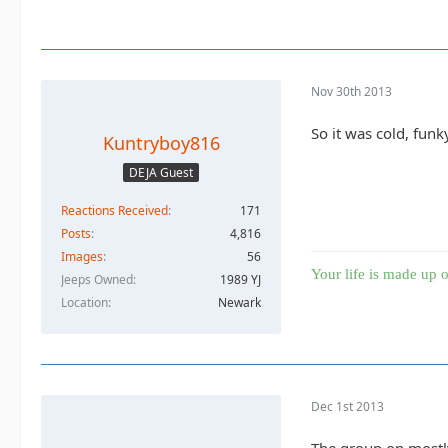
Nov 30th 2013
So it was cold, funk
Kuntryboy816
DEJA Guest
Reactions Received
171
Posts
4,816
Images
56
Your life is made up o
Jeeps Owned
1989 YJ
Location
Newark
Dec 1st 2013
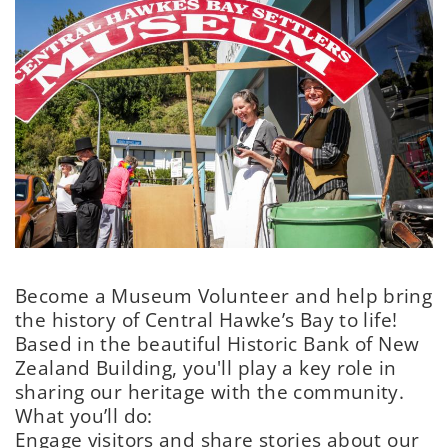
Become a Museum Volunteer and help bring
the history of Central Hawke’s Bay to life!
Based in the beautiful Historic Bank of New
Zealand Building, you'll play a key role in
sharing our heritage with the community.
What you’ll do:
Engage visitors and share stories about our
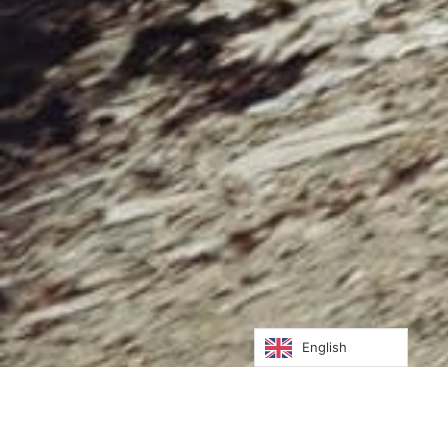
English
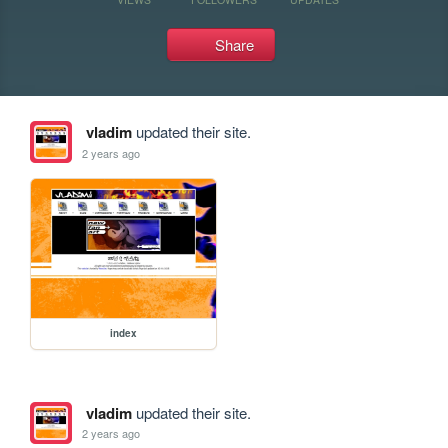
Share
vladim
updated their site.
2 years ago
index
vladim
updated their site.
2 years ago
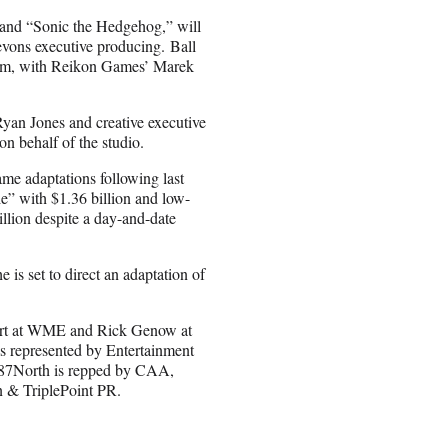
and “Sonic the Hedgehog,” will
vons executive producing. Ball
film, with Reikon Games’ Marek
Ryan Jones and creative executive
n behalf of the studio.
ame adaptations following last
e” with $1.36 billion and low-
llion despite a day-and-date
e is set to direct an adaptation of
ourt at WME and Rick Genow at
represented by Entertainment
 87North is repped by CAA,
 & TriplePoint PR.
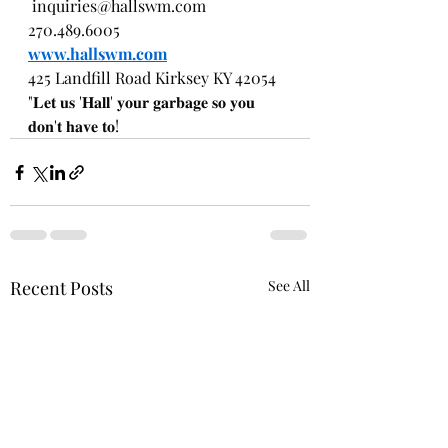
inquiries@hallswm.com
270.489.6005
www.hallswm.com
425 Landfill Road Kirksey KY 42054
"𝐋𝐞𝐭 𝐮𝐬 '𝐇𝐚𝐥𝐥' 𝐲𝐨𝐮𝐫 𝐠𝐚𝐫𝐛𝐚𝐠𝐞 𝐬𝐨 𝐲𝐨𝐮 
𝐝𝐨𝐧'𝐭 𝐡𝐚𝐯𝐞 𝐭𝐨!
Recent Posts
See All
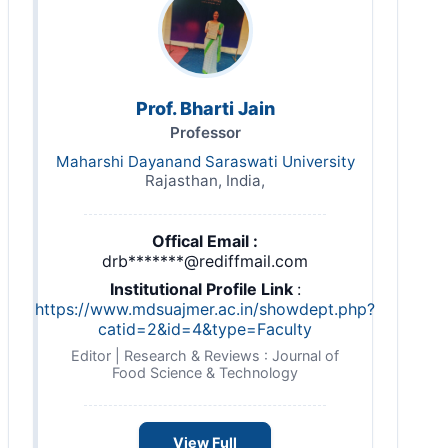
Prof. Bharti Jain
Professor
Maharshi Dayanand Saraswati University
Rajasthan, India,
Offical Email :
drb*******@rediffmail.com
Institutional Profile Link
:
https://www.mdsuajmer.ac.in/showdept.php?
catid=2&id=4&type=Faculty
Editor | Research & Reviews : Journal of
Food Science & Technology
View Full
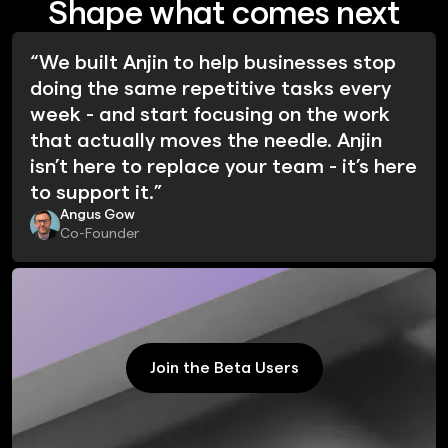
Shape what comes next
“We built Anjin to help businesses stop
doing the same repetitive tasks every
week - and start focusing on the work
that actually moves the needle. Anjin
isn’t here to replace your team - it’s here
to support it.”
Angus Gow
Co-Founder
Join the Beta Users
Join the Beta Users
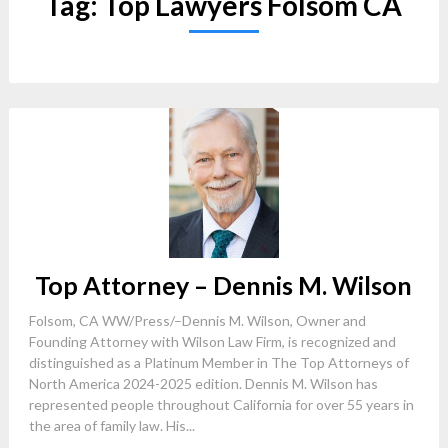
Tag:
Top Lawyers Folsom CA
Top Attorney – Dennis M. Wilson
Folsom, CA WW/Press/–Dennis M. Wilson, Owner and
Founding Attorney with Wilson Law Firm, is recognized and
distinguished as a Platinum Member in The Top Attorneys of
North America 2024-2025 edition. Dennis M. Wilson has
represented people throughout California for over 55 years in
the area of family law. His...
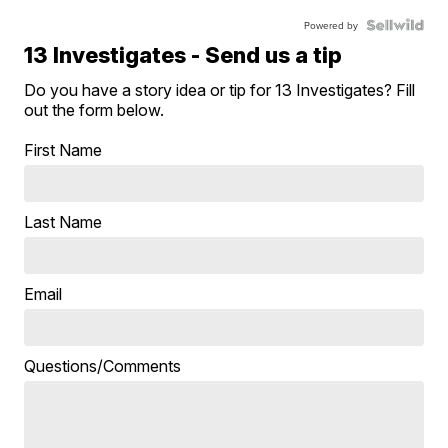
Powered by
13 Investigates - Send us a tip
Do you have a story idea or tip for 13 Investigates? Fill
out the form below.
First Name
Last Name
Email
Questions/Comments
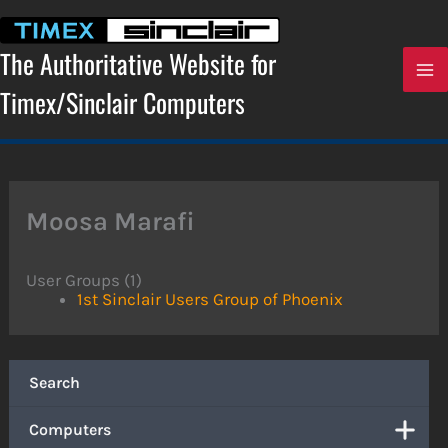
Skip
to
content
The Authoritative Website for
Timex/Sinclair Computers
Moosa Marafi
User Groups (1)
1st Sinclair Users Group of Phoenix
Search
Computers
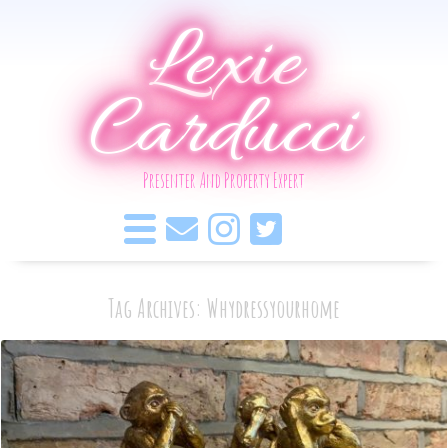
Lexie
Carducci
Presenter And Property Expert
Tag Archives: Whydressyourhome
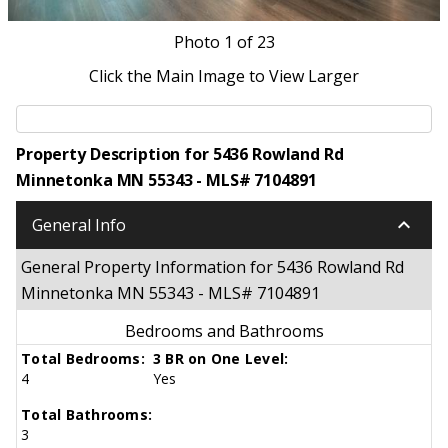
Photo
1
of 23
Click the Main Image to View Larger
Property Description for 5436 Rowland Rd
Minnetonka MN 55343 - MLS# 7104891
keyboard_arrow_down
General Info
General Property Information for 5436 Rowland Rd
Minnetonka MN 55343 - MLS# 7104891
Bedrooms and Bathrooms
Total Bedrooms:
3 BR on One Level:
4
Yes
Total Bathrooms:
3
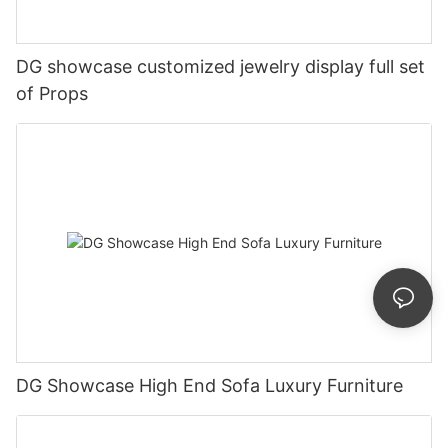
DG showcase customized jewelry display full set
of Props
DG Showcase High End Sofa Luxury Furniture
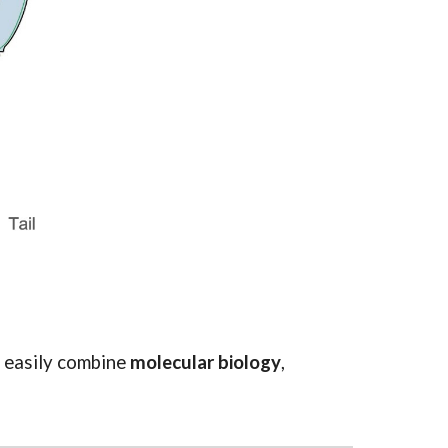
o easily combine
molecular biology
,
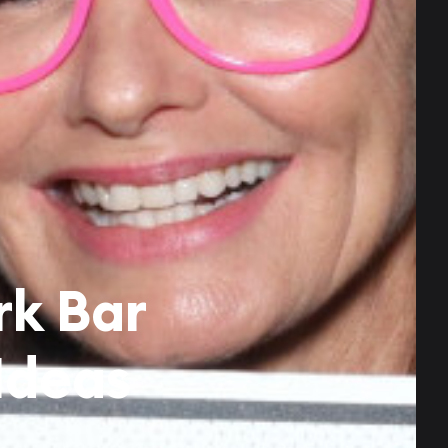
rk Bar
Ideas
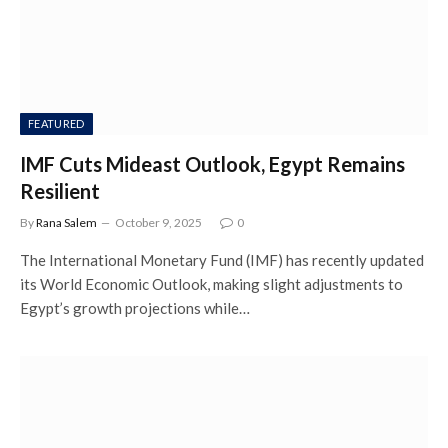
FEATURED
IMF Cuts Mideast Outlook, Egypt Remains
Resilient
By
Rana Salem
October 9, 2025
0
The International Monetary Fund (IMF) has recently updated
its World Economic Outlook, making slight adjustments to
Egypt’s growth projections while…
══════════════════════════════
• **Exercise**
From the entries above, pull out every line that contains the word "Anjin", matching its capitalization exactly.

• **Answer to this task**
“We built Anjin to help businesses stop
that actually moves the needle. Anjin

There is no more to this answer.